The difference between the two graphs is that in the first graph (a), total revenue, Total cost and Profit have the straight line graphs. This implies that each graph has a linear function, that is, the total revenue (TR) function is given as; TR = Profit X Quantity, the total cost function TC = FC + VC. This functions takes a linear function of C = mX + C. where C is the y concept. On the other hand, the second graphs (b) illustrates that all the curves, Total Revenue, Total Cost and Profit, have a nonlinear functions (Zanoni, 2009). Another difference between the two graphs is that, the first curve has one breakeven point while the second graph has two break even points.
First graph (a)
In the first graph, the total revenue curve is a straight line slopping upwards, hence positive slope. Assuming that the total revenue is influenced only by the output sold, the linear total revenue function indicates that when a company sales one additional unit of product, the total revenue increases at a constant rate. In other words, the more unit sold, the more total revenue increases at a constant rate, hence linear function. This is also an indication that the marginal revenue is constant, implying that an extra sell of one unit of product result to one unit increase in total revenue.
The straight line of the total cost curve indicates that as the volume of sale increases, the cost of production increases at a constant rate.

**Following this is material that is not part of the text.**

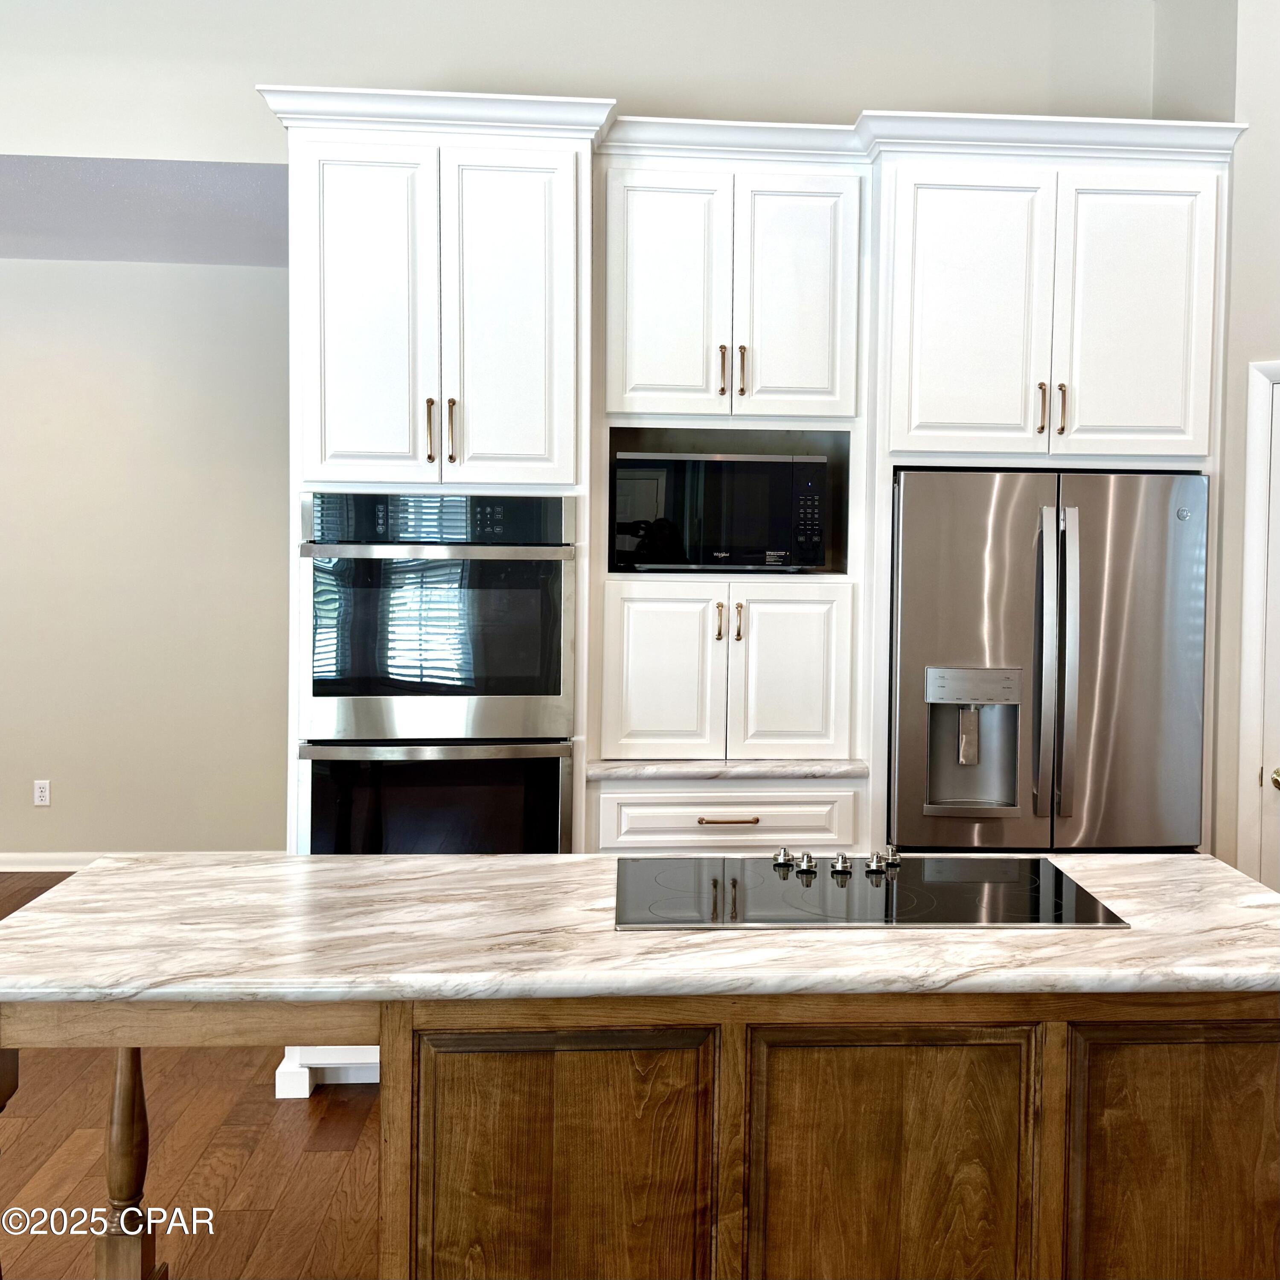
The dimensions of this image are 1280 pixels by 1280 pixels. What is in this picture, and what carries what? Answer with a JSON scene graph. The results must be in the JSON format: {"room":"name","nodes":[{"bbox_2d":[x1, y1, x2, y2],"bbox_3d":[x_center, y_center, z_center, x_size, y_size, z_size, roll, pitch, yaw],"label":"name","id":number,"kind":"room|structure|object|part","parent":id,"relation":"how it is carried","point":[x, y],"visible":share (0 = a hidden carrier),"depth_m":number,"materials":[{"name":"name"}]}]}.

Assuming that the productivity increases at a constant rate, the fixed cost and variable cost increases at a constant rate in this case. This also indicates that the marginal cost, which is the slope of total cost curve is constant.

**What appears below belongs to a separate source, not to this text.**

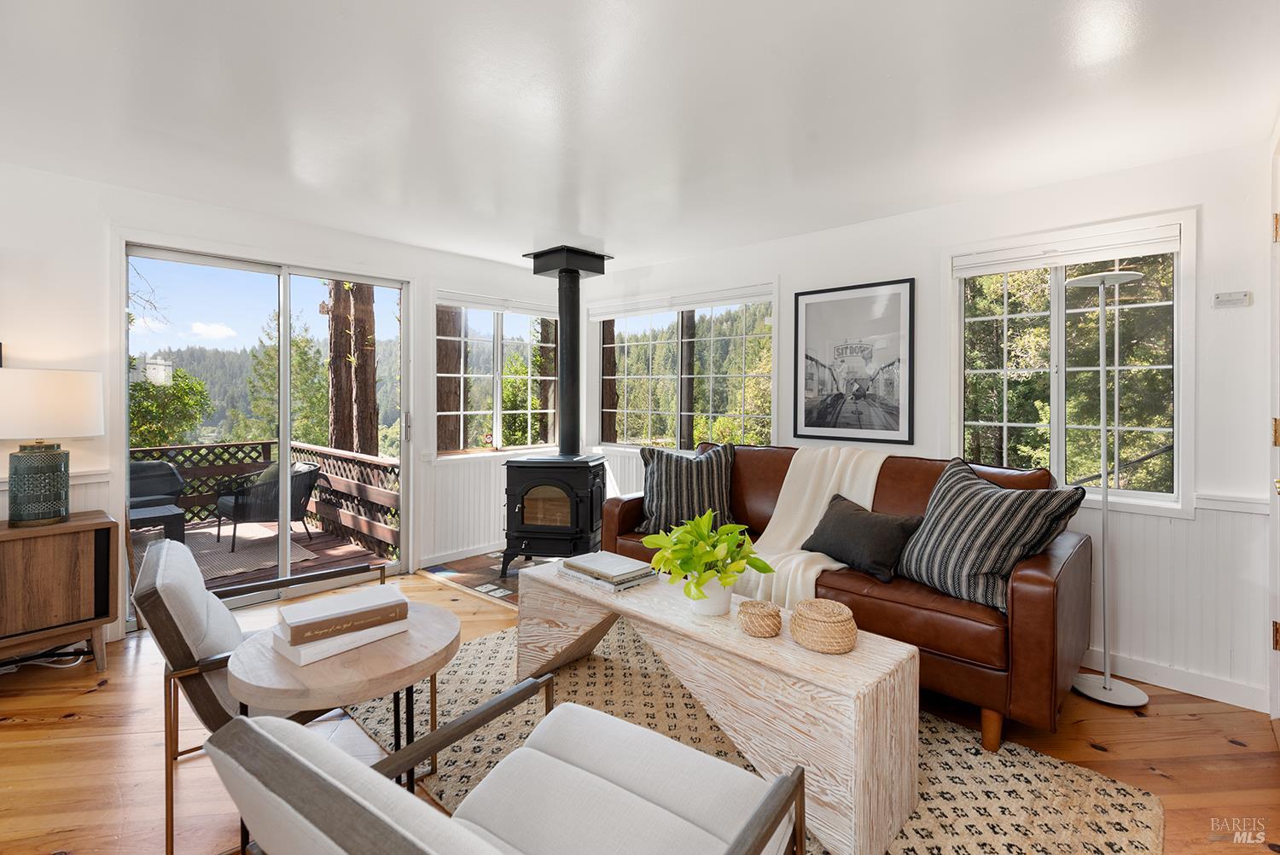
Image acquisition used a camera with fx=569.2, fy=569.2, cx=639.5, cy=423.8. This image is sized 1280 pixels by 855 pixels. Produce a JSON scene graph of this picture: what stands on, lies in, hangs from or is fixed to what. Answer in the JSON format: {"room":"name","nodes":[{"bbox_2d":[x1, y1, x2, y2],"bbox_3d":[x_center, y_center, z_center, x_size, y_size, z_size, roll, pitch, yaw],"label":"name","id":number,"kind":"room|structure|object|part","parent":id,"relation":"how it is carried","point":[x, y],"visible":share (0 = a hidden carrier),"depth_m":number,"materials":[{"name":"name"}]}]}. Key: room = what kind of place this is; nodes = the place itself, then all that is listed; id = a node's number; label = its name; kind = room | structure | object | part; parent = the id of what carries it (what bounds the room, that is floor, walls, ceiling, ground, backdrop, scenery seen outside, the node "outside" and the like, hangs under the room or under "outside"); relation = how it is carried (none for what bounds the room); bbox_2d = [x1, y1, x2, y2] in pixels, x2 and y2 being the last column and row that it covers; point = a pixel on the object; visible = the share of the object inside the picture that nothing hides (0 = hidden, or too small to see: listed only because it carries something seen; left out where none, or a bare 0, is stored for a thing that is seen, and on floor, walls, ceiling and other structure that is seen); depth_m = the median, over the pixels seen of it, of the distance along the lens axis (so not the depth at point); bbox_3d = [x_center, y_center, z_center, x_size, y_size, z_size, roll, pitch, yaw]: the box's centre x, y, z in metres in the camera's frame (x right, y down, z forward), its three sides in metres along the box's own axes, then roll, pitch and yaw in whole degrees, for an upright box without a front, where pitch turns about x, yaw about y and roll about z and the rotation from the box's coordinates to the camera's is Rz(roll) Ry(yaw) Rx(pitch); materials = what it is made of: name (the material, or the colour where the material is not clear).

The profit curve in the first graph is demonstrated as having a linear function, that is, a straight line slopping upwards (Lee, & Epstein, 2001). This indicates that as the volume of sale increases, form zero units, the profit increases from negative towards zero, then increases further towards positive at a constant rate. This also implies that the volume of sales has a positive and constant relationship with the profit.

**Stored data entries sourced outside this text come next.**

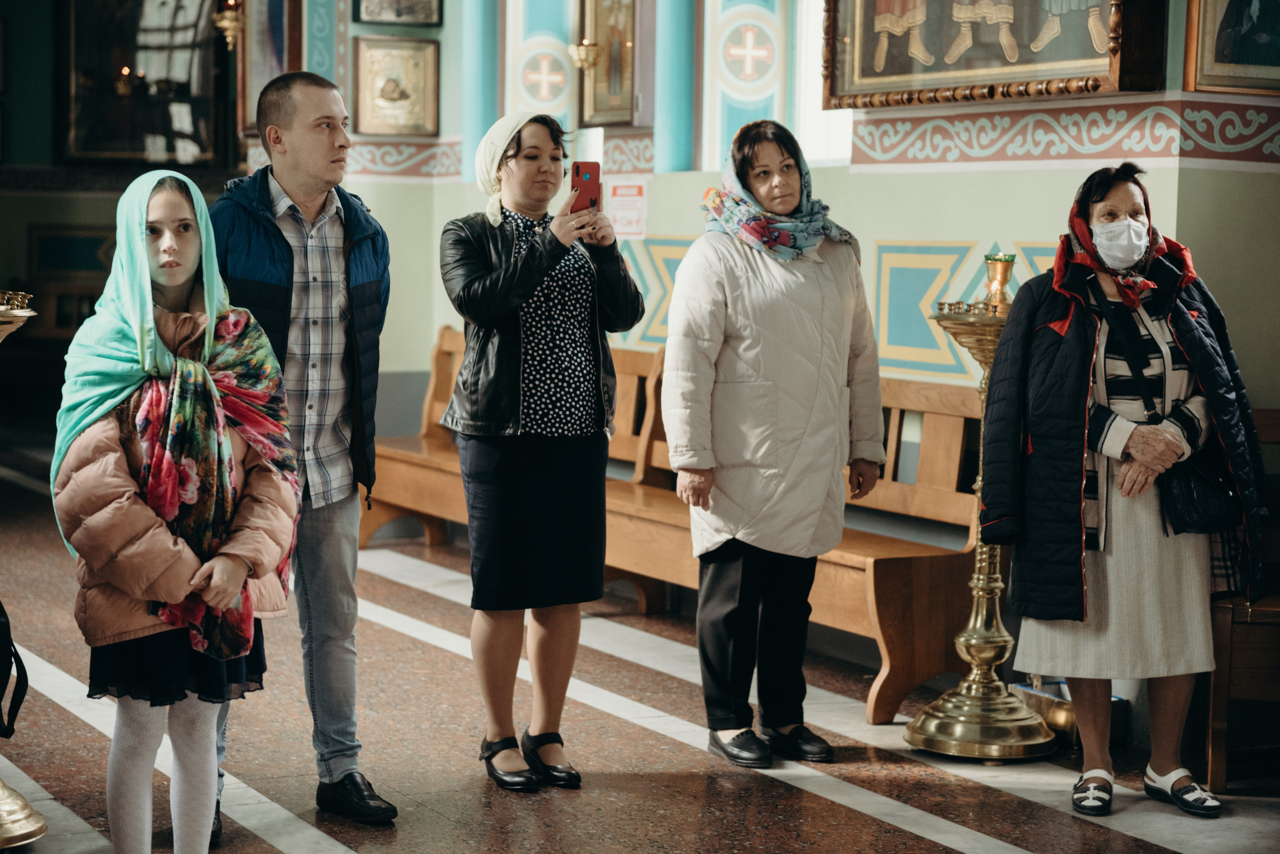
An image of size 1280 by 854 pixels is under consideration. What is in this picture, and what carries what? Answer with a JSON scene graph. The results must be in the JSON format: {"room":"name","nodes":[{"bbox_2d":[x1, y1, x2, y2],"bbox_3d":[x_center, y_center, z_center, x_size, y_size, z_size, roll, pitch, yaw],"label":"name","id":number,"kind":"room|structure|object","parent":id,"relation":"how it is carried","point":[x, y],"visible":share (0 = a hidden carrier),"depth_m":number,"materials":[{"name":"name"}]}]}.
{"room":"place of worship","nodes":[
{"label":"place of worship","id":0,"kind":"room"},
{"bbox_2d":[0,600,29,738],"bbox_3d":[-1.486,0.474,5.272,0.313,0.387,0.317,-2,5,-27],"label":"black bag","id":1,"kind":"object","parent":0,"point":[3,631],"visible":1,"depth_m":5.32,"materials":[{"name":"black fabric"}]},
{"bbox_2d":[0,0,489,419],"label":"back wall","id":2,"kind":"structure","parent":0,"point":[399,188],"depth_m":10.82,"materials":[{"name":"paint"}]},
{"bbox_2d":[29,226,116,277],"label":"wall panel","id":3,"kind":"object","parent":2,"relation":"attached to","point":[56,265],"visible":0.69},
{"bbox_2d":[61,0,230,168],"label":"framed painting","id":4,"kind":"object","parent":2,"relation":"attached to","point":[131,150],"visible":0.88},
{"bbox_2d":[212,0,245,52],"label":"hanging lamp","id":5,"kind":"object","parent":2,"relation":"attached to","point":[231,23],"visible":0.96,"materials":[{"name":"gold metal"}]},
{"bbox_2d":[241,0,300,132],"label":"framed icon","id":6,"kind":"object","parent":2,"relation":"attached to","point":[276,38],"visible":0.68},
{"bbox_2d":[246,136,462,180],"bbox_3d":[-1.794,-1.236,11.483,2.155,0.194,0.328,-2,5,-27],"label":"border","id":7,"kind":"object","parent":2,"relation":"attached to","point":[417,173],"visible":0.42,"depth_m":11.66,"materials":[{"name":"paint"}]},
{"bbox_2d":[351,34,439,137],"bbox_3d":[-1.143,-1.573,11.637,0.416,0.467,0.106,-2,5,-27],"label":"framed picture","id":8,"kind":"object","parent":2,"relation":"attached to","point":[389,83],"visible":0.99,"depth_m":11.63,"materials":[{"name":"gold metal"}]},
{"bbox_2d":[0,442,1279,853],"bbox_3d":[-1.088,0.893,6.541,5.604,0.122,10.485,-2,5,-27],"label":"floor","id":9,"kind":"structure","parent":0,"point":[1030,840],"depth_m":6.45,"materials":[{"name":"brown stone"}]},
{"bbox_2d":[1,290,46,853],"bbox_3d":[-1.539,0.304,5.500,0.464,1.270,0.474,-2,5,-27],"label":"candle stand","id":10,"kind":"object","parent":9,"relation":"on","point":[38,825],"visible":0.99,"depth_m":5.48,"materials":[{"name":"gold metal"}]},
{"bbox_2d":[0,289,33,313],"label":"candle holder","id":11,"kind":"object","parent":10,"relation":"on","point":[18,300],"visible":0.98,"depth_m":5.57,"materials":[{"name":"gold metal"}]},
{"bbox_2d":[50,163,300,853],"bbox_3d":[-0.933,0.228,4.945,0.511,1.458,0.576,-2,5,-27],"label":"girl","id":12,"kind":"object","parent":9,"relation":"on","point":[206,292],"visible":0.96,"depth_m":4.84},
{"bbox_2d":[206,69,397,839],"bbox_3d":[-0.847,0.044,5.712,0.553,1.718,0.619,-3,5,-37],"label":"man","id":13,"kind":"object","parent":9,"relation":"on","point":[311,135],"visible":0.89,"depth_m":5.58},
{"bbox_2d":[435,110,645,793],"bbox_3d":[-0.256,0.075,6.187,0.530,1.585,0.597,-2,5,-27],"label":"woman","id":14,"kind":"object","parent":9,"relation":"on","point":[512,292],"visible":0.97,"depth_m":6.05},
{"bbox_2d":[570,160,601,213],"bbox_3d":[-0.137,-0.582,6.118,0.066,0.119,0.177,1,4,0],"label":"smartphone","id":15,"kind":"object","parent":14,"relation":"in","point":[577,170],"visible":0.86,"depth_m":6.14,"materials":[{"name":"red plastic"}]},
{"bbox_2d":[366,327,989,728],"bbox_3d":[0.022,0.208,8.760,0.681,0.962,3.265,-2,5,-27],"label":"wooden bench","id":16,"kind":"object","parent":9,"relation":"on","point":[872,614],"visible":0.45,"depth_m":7.88,"materials":[{"name":"brown wood"}]},
{"bbox_2d":[662,118,884,768],"bbox_3d":[0.353,0.058,6.570,0.673,1.595,0.557,-3,6,-42],"label":"woman","id":17,"kind":"object","parent":9,"relation":"on","point":[750,345],"visible":0.98,"depth_m":6.41},
{"bbox_2d":[899,286,1058,762],"bbox_3d":[0.939,0.221,6.759,0.459,1.304,0.463,-2,5,-27],"label":"candle stand","id":18,"kind":"object","parent":9,"relation":"on","point":[965,741],"visible":0.77,"depth_m":6.71,"materials":[{"name":"gold metal"}]},
{"bbox_2d":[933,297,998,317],"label":"candle holder","id":19,"kind":"object","parent":18,"relation":"on","point":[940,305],"visible":0.75,"depth_m":6.70,"materials":[{"name":"gold metal"}]},
{"bbox_2d":[982,253,1015,311],"bbox_3d":[0.976,-0.386,6.750,0.120,0.178,0.119,-2,5,-27],"label":"oil lamp","id":20,"kind":"object","parent":18,"relation":"on","point":[1005,267],"visible":0.88,"depth_m":6.71,"materials":[{"name":"gold metal"}]},
{"bbox_2d":[1012,678,1127,749],"bbox_3d":[1.197,0.779,6.863,0.258,0.153,0.299,-2,5,-27],"label":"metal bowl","id":21,"kind":"object","parent":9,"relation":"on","point":[1033,698],"visible":0.39,"depth_m":6.78,"materials":[{"name":"metal"}]},
{"bbox_2d":[979,165,1267,821],"bbox_3d":[1.182,0.165,6.099,0.620,1.510,0.776,0,4,-4],"label":"woman","id":22,"kind":"object","parent":9,"relation":"on","point":[1073,387],"visible":0.93,"depth_m":5.95},
{"bbox_2d":[1157,445,1242,536],"bbox_3d":[1.342,0.138,5.935,0.251,0.244,0.173,-2,5,-27],"label":"handbag","id":23,"kind":"object","parent":22,"relation":"hanging from","point":[1188,492],"visible":0.67,"depth_m":5.89,"materials":[{"name":"black leather"}]},
{"bbox_2d":[1203,420,1279,792],"bbox_3d":[1.888,0.444,6.363,0.681,0.951,0.727,-2,5,-27],"label":"wooden bench","id":24,"kind":"object","parent":9,"relation":"on","point":[1216,696],"visible":0.66,"depth_m":6.30,"materials":[{"name":"brown wood"}]},
{"bbox_2d":[309,0,1278,441],"bbox_3d":[0.844,-1.302,8.170,0.491,4.255,8.084,-2,5,-27],"label":"wall","id":25,"kind":"structure","parent":0,"point":[1043,173],"depth_m":8.43,"materials":[{"name":"paint"}]},
{"bbox_2d":[348,0,442,27],"bbox_3d":[-1.130,-2.149,11.568,0.414,0.611,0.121,-2,5,-27],"label":"framed picture","id":26,"kind":"object","parent":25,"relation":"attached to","point":[381,21],"visible":0.99,"depth_m":11.59},
{"bbox_2d":[461,0,502,185],"bbox_3d":[-0.717,-1.980,11.318,0.262,1.968,0.274,-2,5,-27],"label":"column","id":27,"kind":"structure","parent":25,"relation":"attached to","point":[487,125],"depth_m":11.27,"materials":[{"name":"blue paint"}]},
{"bbox_2d":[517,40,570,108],"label":"cross","id":28,"kind":"object","parent":25,"relation":"attached to","point":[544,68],"visible":0.97,"depth_m":11.18,"materials":[{"name":"white paint"}]},
{"bbox_2d":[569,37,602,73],"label":"hanging lamp","id":29,"kind":"object","parent":25,"relation":"attached to","point":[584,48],"visible":0.86,"depth_m":10.37,"materials":[{"name":"gold metal"}]},
{"bbox_2d":[576,0,641,126],"bbox_3d":[-0.096,-1.614,10.314,0.116,0.787,0.607,-2,5,-27],"label":"framed icon","id":30,"kind":"object","parent":25,"relation":"attached to","point":[597,108],"visible":0.88,"depth_m":10.34,"materials":[{"name":"gold"}]},
{"bbox_2d":[607,178,648,239],"bbox_3d":[-0.052,-0.857,9.859,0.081,0.267,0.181,-2,5,-27],"label":"sign","id":31,"kind":"object","parent":25,"relation":"attached to","point":[622,217],"visible":0.9,"depth_m":9.84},
{"bbox_2d":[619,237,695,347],"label":"wall panel","id":32,"kind":"object","parent":25,"relation":"attached to","point":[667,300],"visible":0.35,"depth_m":9.56,"materials":[{"name":"blue paint"}]},
{"bbox_2d":[653,0,699,171],"bbox_3d":[0.143,-1.876,9.532,0.237,1.840,0.247,-2,5,-27],"label":"column","id":33,"kind":"structure","parent":25,"relation":"attached to","point":[680,135],"depth_m":9.50,"materials":[{"name":"teal paint"}]},
{"bbox_2d":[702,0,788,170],"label":"wall panel","id":34,"kind":"object","parent":25,"relation":"attached to","point":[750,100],"visible":0.78,"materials":[{"name":"paint"}]},
{"bbox_2d":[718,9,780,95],"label":"cross","id":35,"kind":"object","parent":25,"relation":"attached to","point":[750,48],"visible":0.98,"depth_m":9.57,"materials":[{"name":"white paint"}]},
{"bbox_2d":[791,0,850,164],"bbox_3d":[0.749,-1.494,8.959,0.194,1.308,0.699,-2,5,-27],"label":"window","id":36,"kind":"structure","parent":25,"relation":"in","point":[832,120],"depth_m":9.18,"materials":[{"name":"white"}]},
{"bbox_2d":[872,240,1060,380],"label":"wall panel","id":37,"kind":"object","parent":25,"relation":"attached to","point":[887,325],"visible":0.39,"depth_m":7.98,"materials":[{"name":"blue paint"}]},
{"bbox_2d":[820,0,1168,107],"bbox_3d":[1.024,-1.623,7.440,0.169,1.304,1.487,-2,5,-27],"label":"framed painting","id":38,"kind":"object","parent":25,"relation":"attached to","point":[1065,71],"visible":0.93,"depth_m":7.47},
{"bbox_2d":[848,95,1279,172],"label":"border","id":39,"kind":"object","parent":25,"relation":"attached to","point":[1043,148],"visible":0.9,"depth_m":7.22,"materials":[{"name":"paint"}]},
{"bbox_2d":[1182,0,1279,95],"bbox_3d":[1.730,-1.350,6.771,0.511,0.906,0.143,-2,5,-27],"label":"framed painting","id":40,"kind":"object","parent":25,"relation":"attached to","point":[1213,83],"visible":0.99,"depth_m":6.78}
]}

The first graph has one breakeven point at a point of intersection where total revenue is equal to total cost.
The second graph (b)
The total revenue curve in this case has a nonlinear function. This indicates that as the volume of sales increases, the total revenue increases at an increasing rate (Hansen, & Mowen, 2000). This implies that as the company sales more units the profit of the products increases, hence this firm is a monopoly case. Therefore, the marginal revenue will increase at a constant rate.
The total cost curve is also an illustration of a nonlinear curve. This implies that, as the volume of sales increases, the variable cost and the total cost functions increases at a decreasing rate up to a point where there is no more increase, and then the function starts decreasing at an increasing rate. This shows that the inputs are not generating enough output per unit, at first, and then they generate enough, where inputs is equal to outputs and then less input to generate more output hence low total cost.
The profit function also a nonlinear function. In other words, as volume of sales increase, the profit increases at an increasing rate, then become stagnant and then starts decreasing at an increasing rate.
The second graph has two points of intersection where total cost is equal to total revenue. Above the first intersection, the firm makes loss while above the second intersection the firms make profit.
Hansen, D. R., & Mowen, M. M. (2000). Management accounting. Cincinnati: South-Western College Pub.
Lee, J. Y., & Epstein, M. J. (2001). Advances in Management Accounting: Volume 10. Emerald Group Publishing.
Render, B., & Stair, R. M. (1997). Quantitative analysis for management. Upper Saddle River, NJ: Prentice Hall.
Zanoni, A. (2009). Accounting for Goodwill. Routledge Studies in Accounting, Volume 6. Taylor & Francis.